Flourish: An Electronic Newsletter for Scholarly Writers
December 2007

vol. 3, no. 11

The final month of 2007 may be a time to think about whether you have reached your writing goals this year. Have you been writing steadily? Have you been sending material out for publication? If you can’t think about that now, I don’t blame you, December is a crazy month. But come January, expect me to be asking some questions about what your plans are for the new year in terms of writing. Meanwhile, to help start the cogitation, here are three interesting studies on the academic animal.

Morning v. Evening Person

A new study has appeared about a subject dear to the hearts of many academics: Is there a real difference between the personality of a morning person and an evening person? What does it mean if you like to get up late and work late rather than get up early and work early?

Juan Francisco Díaz-Morales decided to find out by giving personality tests to college students in Spain. He found that there was a difference in the way that “diurnal types” think and behave. Previous studies had found that morning types tended to be introverts with healthier lifestyles and that evening types tended to psychopathology and political radicalism. Perhaps Díaz-Morales is an evening person who didn’t care for these results because his study recasts evening traits in a more positive light.

He found that morning people had a “thinking style based on trusting direct experience over the use of inference or abstraction, and also related to a preference to process knowledge using logic and analysis rather than feelings and personal values.” In lay terms, morning people tend to be more logical and less innovative. Morning people also had a “behaving style characterized by self-control, and a tendency to relate to authority in a respectful and cooperative manner and to behave in a formal and proper way in social situations.” In lay terms, morning people also tend to be dutiful and conservative. By contrast, evening people were more imaginative, innovative, and unconventional. In short, evening people are creative free-thinkers, morning people are boring robots! (Did I mention that I’m a morning person?)
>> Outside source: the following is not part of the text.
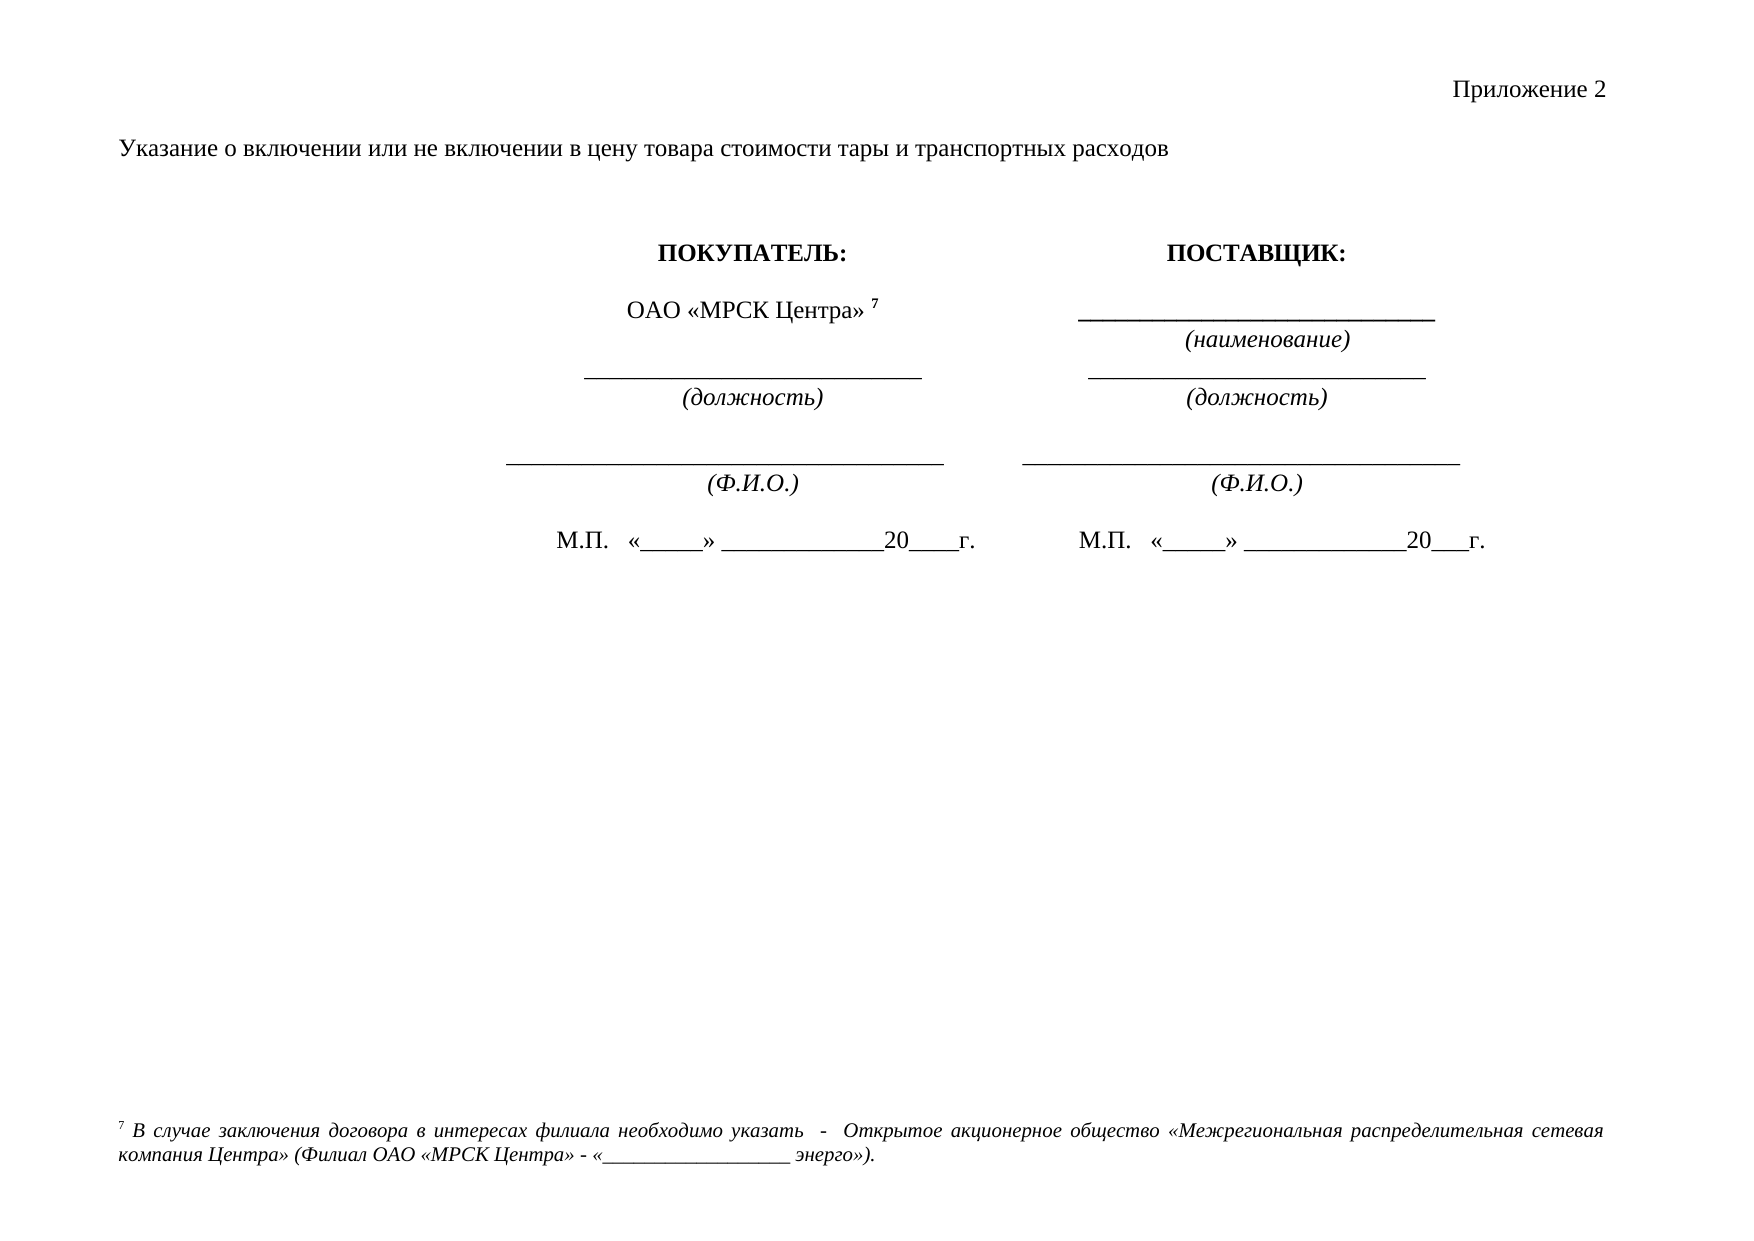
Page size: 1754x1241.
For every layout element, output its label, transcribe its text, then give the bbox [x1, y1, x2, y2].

Actually, I’m probably not a morning person and you may not be either. The study found that most people do not fall into either extreme of being an evening or morning type, since 62 percent of women and 50 percent of men are “intermediate” types. The study cannot be the last word (at least partly because 75 percent of the sample was women) but I find it a useful reminder to listen to your own instincts (and internal clock) when building your writing schedule. If you know that you are an evening person, perhaps you shouldn’t try to force yourself to get up at 5:00 am to write. It also may be a reminder to strive for balance and not become too much of either a morning or an evening person. Or is that my morning side speaking? Díaz-Morales, Juan Francisco. 2007. “Morning and evening-types: Exploring their personality styles.” Personality and Individual Differences 43(4): 769-778.

Imposter Syndrome

Feel like an imposter? You are not alone! The Chronicle of Higher Education had an interesting article titled “You’re Not Fooling Anyone.” It describes Valerie Young’s workshops to help students get over the feeling that their failures are due to “a stable, inner core of ineptness” and their successes are due to “just so many confidence jobs.” Read more at Young’s webstie.

Time to Degree

Recently, university administrations have become obsessed with decreasing the number of years that graduate students take to get their doctorates. The push to “Shorten the Ascent to a PhD” has even reached the pages of the New York Times, which published an article on National Science Foundation statistics. The average graduate student in the United States takes a little over eight years to complete the doctorate and 50 percent of those who start graduate school drop out. Universities are trying various tactics to decrease time: increasing financial aid, providing more emotional and professional support, and simply kicking students out. Read the article to find out more.

Notes from the Editor

I have had a wonderful fall of nearly full time writing. I could get used to this! My various projects are moving along, although never quite as quickly as one had hoped.